Effects of the extragalactic background light on the gamma emission by a quasar before reaching Earth. Image credit: HESS Collaboration. Click to enlarge
When astronomers look into the sky, they see bright objects, but also a diffuse glow coming from objects across the Universe in many different wavelengths. This glow could serve like a fossil record, to help astronomers untangle the different stages the Universe went through from the beginning, to the current day. Research teams are using very high energy gamma rays, generated in the most violent objects in the Universe – quasars – as a probe to understand this background light.
The light emitted from all objects in the Universe during its entire history – stars, galaxies, quasars etc. forms a diffuse sea of photons that permeates intergalactic space, referred to as “diffuse extragalactic background light” (EBL). Scientists have long tried to measure this fossil record of the luminous activity in the Universe in their quest to decipher the history and evolution of the Cosmos, but its direct determination from the diffuse glow of the night sky is very difficult and uncertain.

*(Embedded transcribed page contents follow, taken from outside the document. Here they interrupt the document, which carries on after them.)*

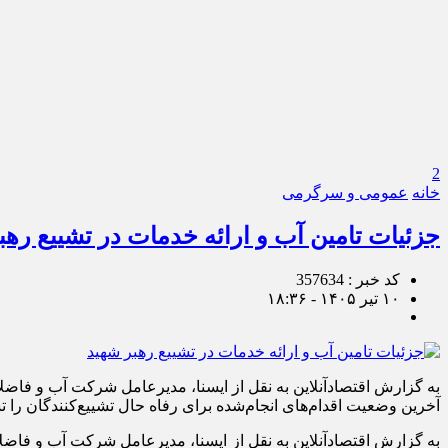
2
خانه
عمومی و سرگرمی
جزئیات تامین آب و ارائه خدمات در تشییع رهب
کد خبر : 357634
۱۰ تیر ۱۴۰۵ - ۱۸:۳۶
به گزارش اقتصادآنلاین به نقل از ایسنا، مدیرعامل شرکت آب و فاضلاب
آخرین وضعیت اقدام‌های انجام‌شده برای رفاه حال تشییع‌کنندگان را 
به گزارش اقتصادآنلاین به نقل از ایسنا، مدیرعامل شرکت آب و فاضلا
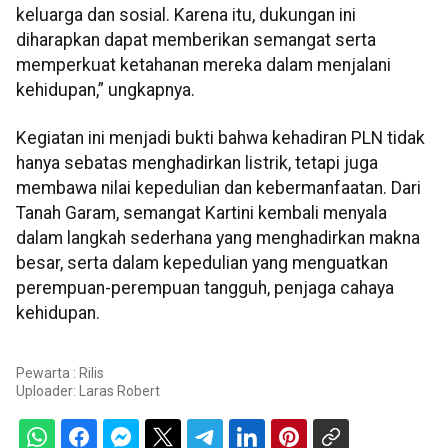
keluarga dan sosial. Karena itu, dukungan ini
diharapkan dapat memberikan semangat serta
memperkuat ketahanan mereka dalam menjalani
kehidupan,” ungkapnya.
Kegiatan ini menjadi bukti bahwa kehadiran PLN tidak
hanya sebatas menghadirkan listrik, tetapi juga
membawa nilai kepedulian dan kebermanfaatan. Dari
Tanah Garam, semangat Kartini kembali menyala
dalam langkah sederhana yang menghadirkan makna
besar, serta dalam kepedulian yang menguatkan
perempuan-perempuan tangguh, penjaga cahaya
kehidupan.
Pewarta : Rilis
Uploader:
Laras Robert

Very high energy (VHE) gamma-rays, some 100,000,000,000 times more energetic than normal light, offer an alternative way to probe this background light, and UK researchers from Durham University in collaboration with international partners used the High Energy Stereoscopic System (HESS) gamma-ray telescopes in the Khomas Highlands of Namibia to observe several quasars (the most luminous VHE gamma-ray sources known) with this goal in mind. The results, to be published in the April 20 issue of Nature, turned out to be rather striking.
Gamma-rays, which are produced in the most violent objects in the Universe, are absorbed in their journey from distant objects to Earth if they happen to hit a photon of “normal” background light. This fog of light in which the Universe is bathed is a fossil record of all the light emitted in the Universe over its lifetime, from the glare of the first stars and galaxies up to the present time. So, using the distant quasars as a probe and studying the effect of the fossil light on the energy distribution of the initial gamma-rays, astrophysicists used HESS to derive a limit on the maximum amount of this ‘extragalactic background light’, which is remarkably lower than what previous estimates had suggested.

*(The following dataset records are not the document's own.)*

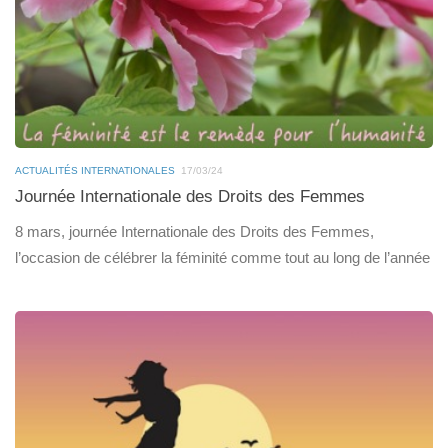
ACTUALITÉS INTERNATIONALES
17/03/24
Journée Internationale des Droits des Femmes
8 mars, journée Internationale des Droits des Femmes,
l’occasion de célébrer la féminité comme tout au long de l’année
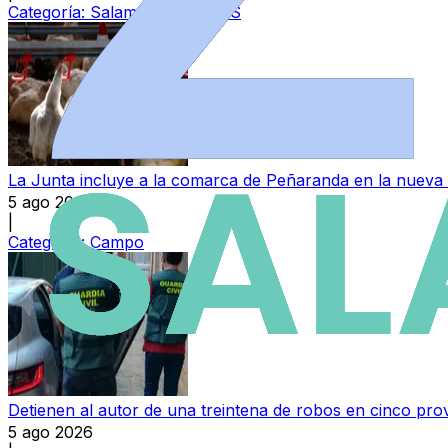
Categoría:
Salamanca CF UDS
La Junta incluye a la comarca de Peñaranda en la nueva 
5 ago 2026
|
Categoría:
Campo
Detienen al autor de una treintena de robos en cinco pro
5 ago 2026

This result, published in the April 20 issue of Nature, has important consequences for our understanding of galaxy formation and evolution, and expands the horizon of the gamma-ray Universe which is clearly more transparent to gamma-rays than previously believed
Commenting in the findings, Dr Lowry McComb of Durham University, said, “HESS has in the last few years achieved a number of important discoveries concerning high-energy gamma-ray sources in our own Galaxy and has revolutionized high-energy gamma-ray astronomy. These new HESS results illustrate the power of the instrument for extragalactic astronomy and cosmology. The discovery of lower levels of intergalactic starlight has the interesting side effect that the Universe becomes more transparent to gamma rays and that the telescopes can look deeper into the cosmos, increasing their reach for further discoveries!”